Coherent sentences and exclamation marks are once again quivering at EL James’ intention to scrape the barrel, I mean continue to grope for a story, of Shades of Grey. Whoever suggested the need for further volumes from POV of Mr Grey needs to be taken outside for a lengthy chat. However, EL James has evidently missed the results of research into sexual behaviour that rather disappointingly found 85% of people fantasising about having sex in a romantic location. Not blindfolded threesomes through car windows off the A342, but in a bloody candlelit restaurant, presumably with abandoned disregard for EU hygiene directives, or indeed other diners.
Thankfully, for those who find the allure of Milk Tray and Music For Having Sex To. Vol. 1, a little vanilla, 65% of people reported fantasising about being dominated, while only 47% of people wanted the dominating. This shortfall explains why mistresses are always in such a bad mood (apparently). Mind you, it’s hard to know if participants understood the questions, as I recently asked someone whereabouts they were feeling sick, and they replied ‘on the sofa.’

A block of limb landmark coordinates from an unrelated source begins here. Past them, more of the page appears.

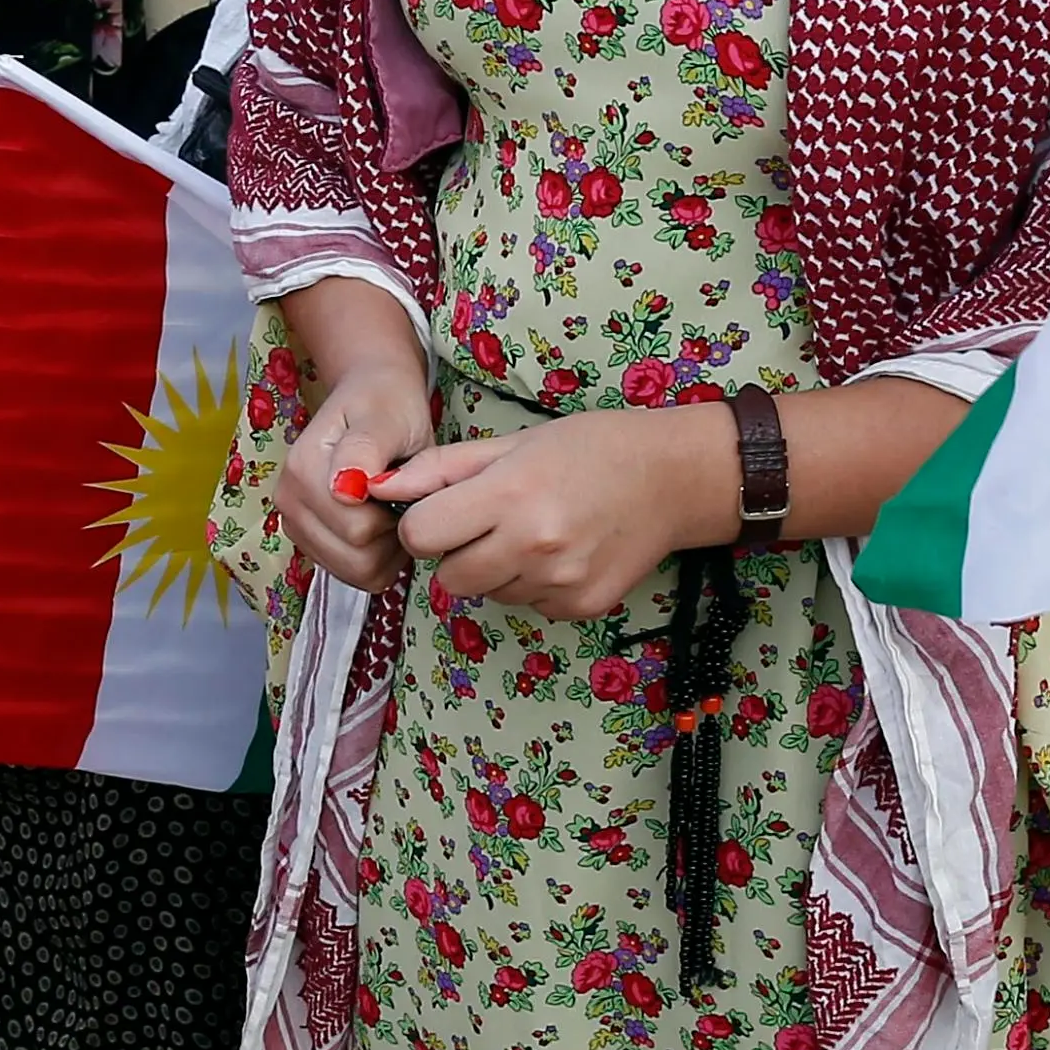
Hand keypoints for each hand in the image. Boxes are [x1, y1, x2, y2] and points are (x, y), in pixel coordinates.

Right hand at [284, 357, 432, 592]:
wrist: (372, 397)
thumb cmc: (386, 404)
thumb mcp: (385, 416)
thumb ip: (366, 448)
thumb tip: (344, 490)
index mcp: (302, 470)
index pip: (358, 531)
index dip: (396, 517)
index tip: (404, 484)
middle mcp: (288, 501)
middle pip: (356, 560)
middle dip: (392, 538)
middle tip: (403, 498)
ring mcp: (295, 524)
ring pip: (356, 573)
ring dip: (386, 550)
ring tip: (394, 508)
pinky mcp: (309, 540)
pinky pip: (353, 574)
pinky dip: (377, 557)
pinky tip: (383, 524)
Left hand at [383, 408, 721, 621]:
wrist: (672, 478)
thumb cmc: (589, 448)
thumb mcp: (512, 442)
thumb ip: (440, 469)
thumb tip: (377, 488)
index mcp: (509, 494)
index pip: (421, 536)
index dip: (423, 525)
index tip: (444, 512)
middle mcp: (533, 544)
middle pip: (448, 577)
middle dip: (455, 553)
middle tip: (489, 523)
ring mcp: (560, 581)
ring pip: (487, 594)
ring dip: (495, 570)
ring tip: (533, 532)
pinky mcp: (581, 606)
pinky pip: (527, 605)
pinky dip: (531, 584)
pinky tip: (561, 552)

Research itself is obviously flawed, and not just because they didn’t ask me. Its shortcomings are particularly well understood by pollsters, whom are currently playing down involvement with the election pubic opinion polls. For example, other recent findings include that sex actually cures a headache, although a bloke in a long-term marriage may well be responsible for having undertaken this research. The problem is that people indulging their fantasies are too busy doing so, leaving those available to complete sex questionnaires clearly not getting enough action, which is a bit like asking people in the club queue what it’s like inside. The age range and gender of participants is unclear, but most women I’ve known wouldn’t tell me their sexual fantasies, much less a stranger with a clipboard. And there comes a time when blokes fantasise about some peace and quiet, preferring to curl up with book on decommissioned branch-line stations than a temptress, but who’s going to admit that?
In other news, not only have women lost the ‘headache’ excuse, but also the menopause, as the US’s FDA has approved the manufacture of a daily pill flibanserin – female Viagra. Once again its developers are presumably male, and no one’s told them that the long-established female Viagra is actually the chardonnay grape. That’s not to say research isn’t useful. Writing a weekly blog for a year is the sort of activity even a smidgen of personal research might have warned me against. It’s work experience, without learning anything, no one watching and not being paid. I frequently now plan days involving things that might be interesting to blog about, which is like choosing kitchen décor on the basis of a sugar bowl.
The finding that people want to be wined and dined before made love to, may come as a shock to a society that finds porn within the reach that previous generations once found a tin bath and cholera. It’s not quite as shocking as discovering that you have a reputation not for having a big dick, but for being one, but it’s close. It’s the sort of information that reminds us that the sensible default position in life is to accept you know nothing, and work from there, otherwise you’re constantly being proven wrong, which is something no one fantasises about.